Gil Heitor Cortesão
The remote viewer
La galerie Suzanne Tarasiève Paris est heureuse d’annoncer la première exposition personnelle de l’artiste portugais Gil Heitor Cortesão.
Gil Heitor Cortesão peint des lieux généralement vides (appartements privés, ou lieux publics) qui, quoique réalistes à première vue, suscitent un vague sentiment de malaise.
L’étrangeté vient tout d’abord du fait qu’à chaque fois se glisse dans ces lieux un élément qui sème le trouble: un meuble qu’on aura peine à identifier, des tableaux qui semblent se décrocher de leur mur, une vaste surface sombre au milieu de la salle de réunion d’une assemblée générale, une carte d’Europe esquissée sur le mur d’un appartement moderniste.
Cette étrangeté est accrue par l’apparence perturbante de l’image, semblable à une photographie qui aurait été usée.
Ce dernier effet est dû à l’emploi d’une plaque de plexiglas, au revers de laquelle l’artiste pose la peinture. Cette plaque assure le rendu lisse de l’œuvre, tandis que la peinture, par derrière, se charge de l’aspect non finito de l’image.
Ce n’est pas tout. Il faut aussi constater que l’artiste exécute son geste avec une extrême minutie, comme s’il cherchait à reproduire point par point les photographies qui lui servent de source de travail. Mais cette précision ne parvient pas à rassurer le spectateur. Des plaques de rouille, des reflets, des taches, dont la présence est incompréhensible, rendent ces espaces fantomatiques, comme s’ils avaient perdu leur usage et leur identité, et comme si, sans explication, ils reculaient dans le temps.

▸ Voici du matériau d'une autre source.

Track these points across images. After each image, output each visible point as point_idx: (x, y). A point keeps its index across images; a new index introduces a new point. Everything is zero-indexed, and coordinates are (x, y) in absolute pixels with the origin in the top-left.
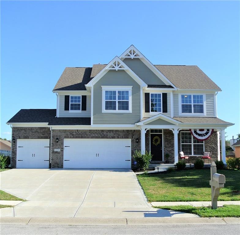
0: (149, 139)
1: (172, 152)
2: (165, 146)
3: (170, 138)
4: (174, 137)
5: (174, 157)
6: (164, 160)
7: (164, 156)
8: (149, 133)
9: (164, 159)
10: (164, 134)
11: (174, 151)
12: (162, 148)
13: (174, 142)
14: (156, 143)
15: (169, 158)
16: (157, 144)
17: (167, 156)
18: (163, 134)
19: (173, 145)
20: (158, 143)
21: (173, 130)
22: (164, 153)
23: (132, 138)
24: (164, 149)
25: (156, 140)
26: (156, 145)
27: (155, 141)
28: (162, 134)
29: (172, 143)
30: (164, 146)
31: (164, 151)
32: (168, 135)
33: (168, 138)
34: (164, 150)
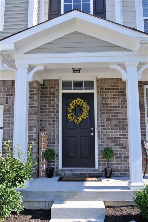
0: (58, 105)
1: (122, 142)
2: (102, 126)
3: (117, 102)
4: (126, 101)
5: (128, 157)
6: (99, 164)
7: (99, 155)
8: (58, 90)
9: (99, 161)
10: (98, 93)
11: (127, 138)
12: (93, 131)
13: (126, 113)
14: (77, 116)
15: (114, 160)
16: (81, 120)
17: (107, 153)
18: (95, 91)
19: (124, 123)
20: (84, 116)
21: (125, 69)
22: (99, 145)
23: (7, 103)
24: (99, 132)
25: (78, 110)
26: (76, 121)
27: (74, 110)
28: (93, 94)
29: (120, 116)
30: (98, 126)
31: (99, 139)
32: (109, 95)
33: (109, 101)
34: (99, 136)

Les couleurs elles-mêmes cèdent à l’effet d’usure, délavées, pâlies au soleil. On pourrait penser aussi que les images ont été artificiellement colorisées, dans l’intention de faire croire à l’actualité de ce qu’elles montrent — et qui, en réalité, ne résiste pas à la disparition.
Ainsi, finalement, reçoit-on une double impression. Celle, d’abord, d’avoir affaire à des lieux insituables dans le temps, des lieux flottants et, comme dans certains rêves, empreints de nostalgie et de mystère.
Mais on peut aussi se dire que ces images érodées sont une réponse aux médias, comme si elles résultaient d’une déperdition de ce que les représentations médiatiques offrent de dramatique, d’attirant et de spectaculaire. Elle laissent ainsi libre champ à la peinture elle-même et aux fissures que celle-ci ouvre dans le réel.